Abstract With technology advances and the emergence of new fabrication and VLSI technologies, current and future chip multiprocessors (CMPs) are expected to have tens to hundreds of processing elements and Gigabytes of on-chip caches, which are connected by a high bandwidth network-on-chip (NoC). Unfortunately, due to limited power budget of a computing system, specially for its processing element(s), it is impossible to keep all cores, caches, and network elements working at highest voltage level—that would resulted in dark silicon computing era, where by employing system-level or architecture-level techniques, one can keep a great portion of a CMP elements OFF (or in dim mode) to meet the power budget of the system while the system still delivers a high-performance computation. In this work, we first describe the importance of NoC design and management in delivering high-performance computation in a dark silicon-based CMP platform—we propose a novel highly scalable NoC architecture and its required management policies in order to support turning some routers/links/buffers OFF while guaranteeing that it delivers the bandwidth needs of the running application(s).

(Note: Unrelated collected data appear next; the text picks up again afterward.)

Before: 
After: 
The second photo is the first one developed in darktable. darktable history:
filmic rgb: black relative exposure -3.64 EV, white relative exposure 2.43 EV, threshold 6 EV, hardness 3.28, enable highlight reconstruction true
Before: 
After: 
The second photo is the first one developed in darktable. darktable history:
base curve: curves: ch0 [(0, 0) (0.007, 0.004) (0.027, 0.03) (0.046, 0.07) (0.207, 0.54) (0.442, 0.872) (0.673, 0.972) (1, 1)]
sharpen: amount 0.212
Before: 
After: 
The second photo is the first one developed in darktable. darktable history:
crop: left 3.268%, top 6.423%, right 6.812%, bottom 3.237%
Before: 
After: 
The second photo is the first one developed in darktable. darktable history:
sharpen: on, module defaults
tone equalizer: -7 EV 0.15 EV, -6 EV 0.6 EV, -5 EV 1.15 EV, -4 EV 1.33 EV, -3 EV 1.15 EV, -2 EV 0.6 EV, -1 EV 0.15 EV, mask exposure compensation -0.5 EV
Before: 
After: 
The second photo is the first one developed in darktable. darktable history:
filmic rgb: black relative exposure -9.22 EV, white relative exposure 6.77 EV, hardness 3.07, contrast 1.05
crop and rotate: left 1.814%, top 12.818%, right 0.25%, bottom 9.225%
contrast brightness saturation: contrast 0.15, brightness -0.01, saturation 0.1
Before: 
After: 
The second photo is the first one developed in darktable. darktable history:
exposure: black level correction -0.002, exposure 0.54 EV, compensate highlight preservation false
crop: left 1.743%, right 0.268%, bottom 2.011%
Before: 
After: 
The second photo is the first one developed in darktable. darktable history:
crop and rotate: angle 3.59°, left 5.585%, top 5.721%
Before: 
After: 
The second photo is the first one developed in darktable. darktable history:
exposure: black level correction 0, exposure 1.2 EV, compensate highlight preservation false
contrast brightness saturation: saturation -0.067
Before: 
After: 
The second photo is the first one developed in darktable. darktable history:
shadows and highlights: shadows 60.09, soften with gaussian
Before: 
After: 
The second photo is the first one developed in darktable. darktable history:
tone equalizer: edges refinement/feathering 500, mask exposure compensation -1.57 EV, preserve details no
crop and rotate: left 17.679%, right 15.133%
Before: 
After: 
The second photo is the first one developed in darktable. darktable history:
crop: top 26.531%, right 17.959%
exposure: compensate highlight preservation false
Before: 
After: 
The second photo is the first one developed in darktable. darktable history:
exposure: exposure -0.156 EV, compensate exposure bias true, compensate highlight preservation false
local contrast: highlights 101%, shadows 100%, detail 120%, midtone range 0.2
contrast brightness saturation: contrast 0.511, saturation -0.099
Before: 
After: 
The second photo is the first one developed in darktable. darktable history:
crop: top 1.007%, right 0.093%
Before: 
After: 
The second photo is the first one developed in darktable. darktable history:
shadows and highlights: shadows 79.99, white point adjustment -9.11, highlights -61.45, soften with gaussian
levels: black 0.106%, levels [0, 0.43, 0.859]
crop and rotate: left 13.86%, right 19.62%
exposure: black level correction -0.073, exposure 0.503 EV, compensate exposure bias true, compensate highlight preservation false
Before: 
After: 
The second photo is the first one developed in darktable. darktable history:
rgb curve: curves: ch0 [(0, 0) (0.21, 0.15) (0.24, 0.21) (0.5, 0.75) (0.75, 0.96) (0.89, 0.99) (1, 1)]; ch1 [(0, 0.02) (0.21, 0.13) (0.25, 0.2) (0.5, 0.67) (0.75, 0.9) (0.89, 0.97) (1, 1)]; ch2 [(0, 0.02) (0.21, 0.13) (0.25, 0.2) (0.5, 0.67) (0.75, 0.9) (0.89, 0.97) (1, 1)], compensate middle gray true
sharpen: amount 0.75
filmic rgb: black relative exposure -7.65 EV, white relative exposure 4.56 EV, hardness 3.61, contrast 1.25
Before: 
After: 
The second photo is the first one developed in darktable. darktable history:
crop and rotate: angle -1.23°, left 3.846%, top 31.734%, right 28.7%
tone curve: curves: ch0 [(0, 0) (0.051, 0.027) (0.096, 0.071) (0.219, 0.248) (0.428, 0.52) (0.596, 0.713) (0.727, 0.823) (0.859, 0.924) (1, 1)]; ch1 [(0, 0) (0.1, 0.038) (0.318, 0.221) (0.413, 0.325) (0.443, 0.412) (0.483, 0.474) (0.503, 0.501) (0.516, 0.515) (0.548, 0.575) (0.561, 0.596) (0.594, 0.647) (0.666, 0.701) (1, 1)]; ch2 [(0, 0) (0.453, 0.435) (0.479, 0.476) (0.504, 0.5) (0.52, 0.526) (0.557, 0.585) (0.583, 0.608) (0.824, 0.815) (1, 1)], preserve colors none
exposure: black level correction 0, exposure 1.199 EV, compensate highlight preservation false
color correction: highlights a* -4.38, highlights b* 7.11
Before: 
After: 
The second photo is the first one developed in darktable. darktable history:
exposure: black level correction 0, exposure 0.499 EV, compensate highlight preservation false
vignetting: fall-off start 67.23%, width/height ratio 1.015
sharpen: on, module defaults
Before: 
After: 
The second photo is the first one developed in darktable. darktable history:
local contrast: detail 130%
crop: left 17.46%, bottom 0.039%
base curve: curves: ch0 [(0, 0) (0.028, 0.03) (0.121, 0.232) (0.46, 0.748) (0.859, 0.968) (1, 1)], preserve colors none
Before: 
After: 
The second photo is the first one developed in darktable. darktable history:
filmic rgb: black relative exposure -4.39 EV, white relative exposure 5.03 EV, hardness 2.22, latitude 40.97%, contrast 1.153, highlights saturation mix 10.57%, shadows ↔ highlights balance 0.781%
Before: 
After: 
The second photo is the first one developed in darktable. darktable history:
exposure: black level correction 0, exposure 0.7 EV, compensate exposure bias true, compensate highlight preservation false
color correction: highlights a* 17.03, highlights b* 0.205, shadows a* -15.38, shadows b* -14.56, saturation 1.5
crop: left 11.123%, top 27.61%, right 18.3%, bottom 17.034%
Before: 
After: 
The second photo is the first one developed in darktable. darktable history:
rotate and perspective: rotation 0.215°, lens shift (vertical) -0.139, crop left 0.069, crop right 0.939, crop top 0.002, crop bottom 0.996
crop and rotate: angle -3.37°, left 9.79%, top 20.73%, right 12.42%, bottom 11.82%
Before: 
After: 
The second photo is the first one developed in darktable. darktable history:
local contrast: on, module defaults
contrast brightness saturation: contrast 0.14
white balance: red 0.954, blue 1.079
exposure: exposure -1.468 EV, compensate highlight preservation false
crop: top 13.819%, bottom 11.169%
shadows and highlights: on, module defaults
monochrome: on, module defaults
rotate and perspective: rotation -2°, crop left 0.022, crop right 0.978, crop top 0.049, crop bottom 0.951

Then, by employing the introduced NoC architecture, we propose to revisit the processor allocation strategy and application-to-core mapping algorithm in order to make maximum use of the provided NoC bandwidth and capability while meeting the power and performance goals of the hardware platform and application, respectively. Our extensive simulation results of a 64-core CMP model show that the proposed algorithms are able to improve the system performance by 10%–50% when running multithreaded applications.